Dirigent: Axel Kober, Düsseldorfer Symphoniker, Chor der Deutschen Oper am Rhein, Choreinstudierung: Christoph Kurig

Solisten: John Wegner (Marquis de la Force), Anett Fritsch (Blanche), Corby Welch (Chevalier), Anja Silja (Madame de Croissy), Sabine Hogrefe (Madame Lidoine), Jeanne Piland (Mutter Marie), Alma Sadé (Sœur Constance), Katarzyna Kuncio (Mère Jeanne), Judita Nagyová (Soeur Mathilde), Bruce Rankin (Beichtvater) u.a.

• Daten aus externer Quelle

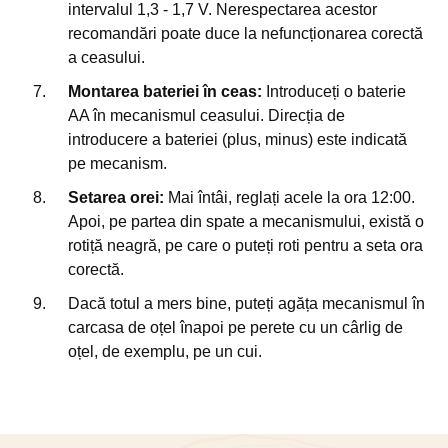
intervalul 1,3 - 1,7 V. Nerespectarea acestor
recomandări poate duce la nefuncționarea corectă
a ceasului.
Montarea bateriei în ceas:
Introduceți o baterie
AA în mecanismul ceasului. Direcția de
introducere a bateriei (plus, minus) este indicată
pe mecanism.
Setarea orei:
Mai întâi, reglați acele la ora 12:00.
Apoi, pe partea din spate a mecanismului, există o
rotiță neagră, pe care o puteți roti pentru a seta ora
corectă.
Dacă totul a mers bine, puteți agăța mecanismul în
carcasa de oțel înapoi pe perete cu un cârlig de
oțel, de exemplu, pe un cui.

Besuchte Aufführung: 22. Oktober 2010 (Premiere)

Kurzinhalt

Die schreckhafte Blanche bittet während der französischen Revolution ihren Vater um die Erlaubnis, in das Kloster Karmel eintreten zu dürfen. Doch auch dort wird sie ihre Angst nicht los. Die Novizin Constance träumt davon, mit ihr gemeinsam zu sterben, und die Priorin hat während ihres Todeskampfes eine Vision von der Zerstörung des Klosters. Als der Rat der Republik den Nonnen per Dekret die Ausübung ihres Amtes untersagt, dringt eine Menschenmenge in das Kloster ein, um es zu räumen. Sie erhalten einen Aufschub, den Mutter Marie dazu nutzt, die Karmelitinnen über ein Märtyrergelübde abstimmen zu lassen, welches angenommen wird. Die Schwestern trennen sich, Blanche flieht entsetzt zum Haus ihres Vaters, der ermordet wurde. Kurz darauf werden außer Blanche und Mutter Marie alle Karmelitinnen festgenommen und zum Tode verurteilt. Während Mutter Marie vom Beichtvater abgehalten wird, mit ihren Schwestern zu gehen, besteigt Blanche das Schafott, als nur noch Constance übrig ist, und folgt ihren Schwestern in den Tod.

Aufführung

Zu Beginn der Oper wird die Bühne von einer riesigen Bücherwand beherrscht. Diese mächtige Ausstattung des Wohnsitzes von Blanches Familie hebt sich ab von der Kargheit, die das Kloster prägt. Lediglich zwei Bänke an jeder Seite bieten eine Sitzgelegenheit. Später ergänzt ein riesiges, katholisches Kreuz, an der Decke hängend, das Bild. Im Verlauf der Oper wird die Einrichtung beider Handlungsorte zerstört, das Bücherregal verbrannt, der gekreuzigte Jesus enthauptet. Das letzte Bild, die Enthauptung der Karmelitinnen, kommt ohne zusätzliche Ausstattung aus, lediglich ein Podest für die Schwestern ist angedeutet. Durch anhebbare Trennwände sind überraschende Auftritte möglich, wie ihn z.B. die Erstürmung des Konvents durch eine Menschenmenge erfordert. Durch Videoprojektionen wird in die Welt des Klosters immer wieder eine mal schreitende, mal stürmende Menschenmenge an die Wände projiziert. Die Kostüme sind der Zeit der Opernhandlung im 19. Jahrhunderts angepaßt.

Sänger und Orchester

Der Abend wird durch die Düsseldorfer Symphoniker unter der Leitung von Axel Kober zu einem Erlebnis. Zu Beginn der Oper wird die ausgewogene Differenzierung zwischen aggressiv-forcierten und Piano-Stellen deutlich. Immer wieder werden die einleitenden Stellen zu verschiedenen Bildern zu gelungenen Orchestermomenten, besonders zu nennen sind vor allem das Zwischenspiel vor dem erneuten Auftreten von Blanches Bruder im zweiten Akt sowie der Moment ihrer Ankündigung, ins Kloster gehen zu wollen. Hier zeigen die Düsseldorfer Symphoniker einen enormen Klangreichtum.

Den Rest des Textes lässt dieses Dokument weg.